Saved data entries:
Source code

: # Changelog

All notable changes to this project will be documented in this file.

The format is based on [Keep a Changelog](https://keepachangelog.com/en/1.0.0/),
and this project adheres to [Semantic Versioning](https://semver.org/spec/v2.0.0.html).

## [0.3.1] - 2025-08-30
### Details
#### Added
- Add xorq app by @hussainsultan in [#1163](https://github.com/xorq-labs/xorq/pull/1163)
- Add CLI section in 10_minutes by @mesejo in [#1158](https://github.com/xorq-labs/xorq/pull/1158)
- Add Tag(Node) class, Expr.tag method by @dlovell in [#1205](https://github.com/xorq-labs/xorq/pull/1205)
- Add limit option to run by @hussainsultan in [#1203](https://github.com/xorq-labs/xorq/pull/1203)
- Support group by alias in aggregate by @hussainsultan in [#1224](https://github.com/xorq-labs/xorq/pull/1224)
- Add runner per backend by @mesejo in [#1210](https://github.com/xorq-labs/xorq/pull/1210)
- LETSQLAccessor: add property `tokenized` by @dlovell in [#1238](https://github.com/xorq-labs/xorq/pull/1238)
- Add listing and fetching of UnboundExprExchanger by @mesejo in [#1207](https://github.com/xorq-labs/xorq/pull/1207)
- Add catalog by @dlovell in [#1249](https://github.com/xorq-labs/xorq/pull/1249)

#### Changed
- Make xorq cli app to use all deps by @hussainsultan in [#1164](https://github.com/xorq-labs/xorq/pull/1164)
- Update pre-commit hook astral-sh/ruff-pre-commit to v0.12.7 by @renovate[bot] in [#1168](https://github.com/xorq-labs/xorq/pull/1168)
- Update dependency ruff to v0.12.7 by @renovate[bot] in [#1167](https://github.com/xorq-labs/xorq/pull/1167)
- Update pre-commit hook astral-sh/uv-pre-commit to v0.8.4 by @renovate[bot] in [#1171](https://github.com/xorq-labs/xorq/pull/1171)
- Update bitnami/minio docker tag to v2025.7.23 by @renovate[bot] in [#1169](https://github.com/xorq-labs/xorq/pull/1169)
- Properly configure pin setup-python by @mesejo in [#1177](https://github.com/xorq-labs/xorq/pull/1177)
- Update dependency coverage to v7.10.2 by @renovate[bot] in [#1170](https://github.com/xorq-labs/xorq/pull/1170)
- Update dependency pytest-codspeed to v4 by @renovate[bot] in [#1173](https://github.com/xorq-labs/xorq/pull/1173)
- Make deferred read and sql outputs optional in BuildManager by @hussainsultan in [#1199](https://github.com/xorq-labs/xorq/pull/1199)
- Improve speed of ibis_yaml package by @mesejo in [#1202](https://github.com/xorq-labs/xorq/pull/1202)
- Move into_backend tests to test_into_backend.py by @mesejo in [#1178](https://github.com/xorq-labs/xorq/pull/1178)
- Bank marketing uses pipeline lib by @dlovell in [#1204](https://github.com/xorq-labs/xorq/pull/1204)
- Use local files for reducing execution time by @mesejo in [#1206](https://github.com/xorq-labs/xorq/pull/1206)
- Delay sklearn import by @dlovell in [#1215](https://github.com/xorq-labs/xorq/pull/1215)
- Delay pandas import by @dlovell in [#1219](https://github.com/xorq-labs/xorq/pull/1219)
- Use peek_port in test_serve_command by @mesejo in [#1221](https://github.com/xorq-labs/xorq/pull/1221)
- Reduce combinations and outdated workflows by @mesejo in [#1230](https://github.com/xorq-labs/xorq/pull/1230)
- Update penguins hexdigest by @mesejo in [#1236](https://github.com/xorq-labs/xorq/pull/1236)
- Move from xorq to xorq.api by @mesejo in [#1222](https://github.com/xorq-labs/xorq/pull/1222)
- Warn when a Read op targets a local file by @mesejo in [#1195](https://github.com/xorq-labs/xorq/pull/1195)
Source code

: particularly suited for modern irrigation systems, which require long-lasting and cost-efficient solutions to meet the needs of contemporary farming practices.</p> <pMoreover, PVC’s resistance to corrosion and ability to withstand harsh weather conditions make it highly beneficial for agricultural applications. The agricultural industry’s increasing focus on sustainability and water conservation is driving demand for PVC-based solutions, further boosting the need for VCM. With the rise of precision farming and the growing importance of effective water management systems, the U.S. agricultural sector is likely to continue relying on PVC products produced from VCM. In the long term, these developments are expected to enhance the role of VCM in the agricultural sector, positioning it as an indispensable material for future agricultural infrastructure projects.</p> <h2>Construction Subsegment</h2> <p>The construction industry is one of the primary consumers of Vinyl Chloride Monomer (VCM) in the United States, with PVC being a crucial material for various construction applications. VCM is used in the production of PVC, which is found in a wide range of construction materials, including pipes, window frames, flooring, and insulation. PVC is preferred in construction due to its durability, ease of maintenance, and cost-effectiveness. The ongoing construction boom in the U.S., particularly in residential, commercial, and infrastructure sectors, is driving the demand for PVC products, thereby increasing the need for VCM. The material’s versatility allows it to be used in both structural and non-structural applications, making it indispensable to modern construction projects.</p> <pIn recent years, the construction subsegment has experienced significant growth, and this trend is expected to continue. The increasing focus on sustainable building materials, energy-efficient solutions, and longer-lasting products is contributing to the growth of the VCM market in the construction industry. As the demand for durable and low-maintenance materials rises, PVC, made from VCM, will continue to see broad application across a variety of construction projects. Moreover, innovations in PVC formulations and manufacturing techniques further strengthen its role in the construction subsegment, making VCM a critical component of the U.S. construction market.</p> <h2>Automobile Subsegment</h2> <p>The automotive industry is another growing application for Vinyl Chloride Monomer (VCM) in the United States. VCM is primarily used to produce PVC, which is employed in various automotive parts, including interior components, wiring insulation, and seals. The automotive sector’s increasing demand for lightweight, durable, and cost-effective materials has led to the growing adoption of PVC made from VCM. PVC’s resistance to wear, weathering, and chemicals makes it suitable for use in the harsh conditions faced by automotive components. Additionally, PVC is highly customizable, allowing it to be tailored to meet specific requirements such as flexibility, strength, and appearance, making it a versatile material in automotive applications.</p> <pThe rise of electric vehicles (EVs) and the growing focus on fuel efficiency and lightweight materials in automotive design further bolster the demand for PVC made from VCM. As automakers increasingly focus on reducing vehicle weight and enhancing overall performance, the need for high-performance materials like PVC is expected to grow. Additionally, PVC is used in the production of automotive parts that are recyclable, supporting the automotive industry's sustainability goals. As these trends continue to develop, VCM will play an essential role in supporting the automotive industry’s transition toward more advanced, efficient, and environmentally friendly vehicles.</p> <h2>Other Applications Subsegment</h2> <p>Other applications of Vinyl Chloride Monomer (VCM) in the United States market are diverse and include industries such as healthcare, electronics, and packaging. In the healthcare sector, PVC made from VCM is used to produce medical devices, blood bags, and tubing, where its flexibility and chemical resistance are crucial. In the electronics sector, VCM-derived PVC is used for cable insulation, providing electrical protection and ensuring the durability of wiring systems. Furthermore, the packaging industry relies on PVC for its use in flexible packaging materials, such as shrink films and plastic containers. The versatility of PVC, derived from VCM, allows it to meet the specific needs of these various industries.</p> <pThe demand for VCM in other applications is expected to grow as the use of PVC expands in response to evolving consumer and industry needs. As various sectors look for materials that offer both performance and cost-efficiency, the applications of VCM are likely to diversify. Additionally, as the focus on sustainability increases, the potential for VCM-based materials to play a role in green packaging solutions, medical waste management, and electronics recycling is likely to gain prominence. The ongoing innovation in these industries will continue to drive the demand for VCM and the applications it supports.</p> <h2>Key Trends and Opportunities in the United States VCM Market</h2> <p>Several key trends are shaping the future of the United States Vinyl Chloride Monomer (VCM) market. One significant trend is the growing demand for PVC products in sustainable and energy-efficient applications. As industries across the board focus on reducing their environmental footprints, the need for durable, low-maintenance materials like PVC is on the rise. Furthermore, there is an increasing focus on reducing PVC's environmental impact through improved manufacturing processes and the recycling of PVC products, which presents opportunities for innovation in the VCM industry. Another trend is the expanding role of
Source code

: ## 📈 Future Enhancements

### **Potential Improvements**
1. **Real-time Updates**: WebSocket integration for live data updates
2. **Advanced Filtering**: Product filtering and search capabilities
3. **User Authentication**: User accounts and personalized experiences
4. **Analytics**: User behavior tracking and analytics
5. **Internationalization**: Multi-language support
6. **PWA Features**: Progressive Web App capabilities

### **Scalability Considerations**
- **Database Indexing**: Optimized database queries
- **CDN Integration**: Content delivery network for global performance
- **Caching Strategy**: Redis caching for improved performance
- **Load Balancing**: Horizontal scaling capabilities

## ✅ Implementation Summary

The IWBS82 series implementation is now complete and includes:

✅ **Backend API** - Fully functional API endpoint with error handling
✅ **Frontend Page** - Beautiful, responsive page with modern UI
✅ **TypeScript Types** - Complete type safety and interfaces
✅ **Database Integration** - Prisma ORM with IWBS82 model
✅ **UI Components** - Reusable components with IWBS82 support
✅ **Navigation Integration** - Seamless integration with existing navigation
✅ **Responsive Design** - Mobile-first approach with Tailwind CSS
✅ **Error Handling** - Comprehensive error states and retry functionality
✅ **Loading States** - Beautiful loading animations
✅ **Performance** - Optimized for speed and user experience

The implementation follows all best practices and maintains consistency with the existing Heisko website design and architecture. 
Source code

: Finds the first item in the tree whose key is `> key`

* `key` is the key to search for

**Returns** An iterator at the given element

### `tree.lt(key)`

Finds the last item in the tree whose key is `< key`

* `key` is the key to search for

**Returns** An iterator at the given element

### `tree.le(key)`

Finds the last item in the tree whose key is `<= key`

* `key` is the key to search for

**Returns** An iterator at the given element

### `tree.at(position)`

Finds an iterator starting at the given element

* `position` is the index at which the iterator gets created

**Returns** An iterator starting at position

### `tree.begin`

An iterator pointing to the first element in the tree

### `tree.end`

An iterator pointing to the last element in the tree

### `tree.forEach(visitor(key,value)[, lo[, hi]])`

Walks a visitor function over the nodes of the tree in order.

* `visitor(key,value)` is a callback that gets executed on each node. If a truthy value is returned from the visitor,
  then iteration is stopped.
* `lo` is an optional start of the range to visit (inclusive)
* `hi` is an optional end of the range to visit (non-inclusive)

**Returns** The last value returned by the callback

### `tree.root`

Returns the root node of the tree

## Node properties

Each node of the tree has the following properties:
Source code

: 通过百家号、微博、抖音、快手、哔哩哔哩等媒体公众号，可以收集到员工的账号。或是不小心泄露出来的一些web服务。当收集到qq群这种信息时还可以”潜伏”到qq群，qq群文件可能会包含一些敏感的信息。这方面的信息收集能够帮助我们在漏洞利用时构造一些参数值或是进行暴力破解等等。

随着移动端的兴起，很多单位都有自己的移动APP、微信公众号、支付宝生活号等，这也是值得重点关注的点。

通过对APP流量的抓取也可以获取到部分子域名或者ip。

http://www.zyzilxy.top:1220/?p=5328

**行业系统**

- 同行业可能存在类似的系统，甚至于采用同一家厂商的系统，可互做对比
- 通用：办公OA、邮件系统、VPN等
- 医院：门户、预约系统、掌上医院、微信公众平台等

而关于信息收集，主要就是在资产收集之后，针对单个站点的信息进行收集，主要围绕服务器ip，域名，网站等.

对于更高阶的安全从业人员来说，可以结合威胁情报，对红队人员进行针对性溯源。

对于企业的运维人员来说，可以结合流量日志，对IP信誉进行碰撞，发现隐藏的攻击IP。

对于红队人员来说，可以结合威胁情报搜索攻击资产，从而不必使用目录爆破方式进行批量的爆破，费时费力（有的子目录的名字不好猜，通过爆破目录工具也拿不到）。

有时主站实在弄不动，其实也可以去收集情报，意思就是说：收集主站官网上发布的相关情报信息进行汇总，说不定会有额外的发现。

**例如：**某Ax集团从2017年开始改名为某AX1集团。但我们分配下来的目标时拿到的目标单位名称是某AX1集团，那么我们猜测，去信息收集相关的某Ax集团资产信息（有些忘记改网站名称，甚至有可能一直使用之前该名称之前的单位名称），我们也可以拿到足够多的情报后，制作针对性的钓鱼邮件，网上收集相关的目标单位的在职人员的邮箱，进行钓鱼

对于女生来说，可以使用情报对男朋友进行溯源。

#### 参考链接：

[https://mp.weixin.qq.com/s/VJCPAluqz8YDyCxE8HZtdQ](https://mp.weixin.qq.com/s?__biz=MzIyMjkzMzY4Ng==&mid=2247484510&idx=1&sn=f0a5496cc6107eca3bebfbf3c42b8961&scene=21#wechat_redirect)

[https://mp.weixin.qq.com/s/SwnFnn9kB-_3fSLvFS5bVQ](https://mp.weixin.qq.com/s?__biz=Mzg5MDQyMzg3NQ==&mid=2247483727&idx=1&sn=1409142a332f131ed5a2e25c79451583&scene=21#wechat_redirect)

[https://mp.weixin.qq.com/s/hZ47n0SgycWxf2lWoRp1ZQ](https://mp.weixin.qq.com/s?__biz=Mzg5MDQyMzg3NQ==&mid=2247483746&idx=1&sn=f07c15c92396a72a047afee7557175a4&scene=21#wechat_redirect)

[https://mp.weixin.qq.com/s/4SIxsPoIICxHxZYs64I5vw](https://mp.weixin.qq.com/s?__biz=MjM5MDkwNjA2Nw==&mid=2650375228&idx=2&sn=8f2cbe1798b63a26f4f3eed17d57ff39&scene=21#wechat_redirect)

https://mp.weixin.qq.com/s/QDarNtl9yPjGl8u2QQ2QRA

YOUR TASK:
Copy the entries above exactly, but only from the line holding "- Properly configure" through the line holding "- Update dependency coverage", both included.

YOUR SOLUTION:
- Properly configure pin setup-python by @mesejo in [#1177](https://github.com/xorq-labs/xorq/pull/1177)
- Update dependency coverage to v7.10.2 by @renovate[bot] in [#1170](https://github.com/xorq-labs/xorq/pull/1170)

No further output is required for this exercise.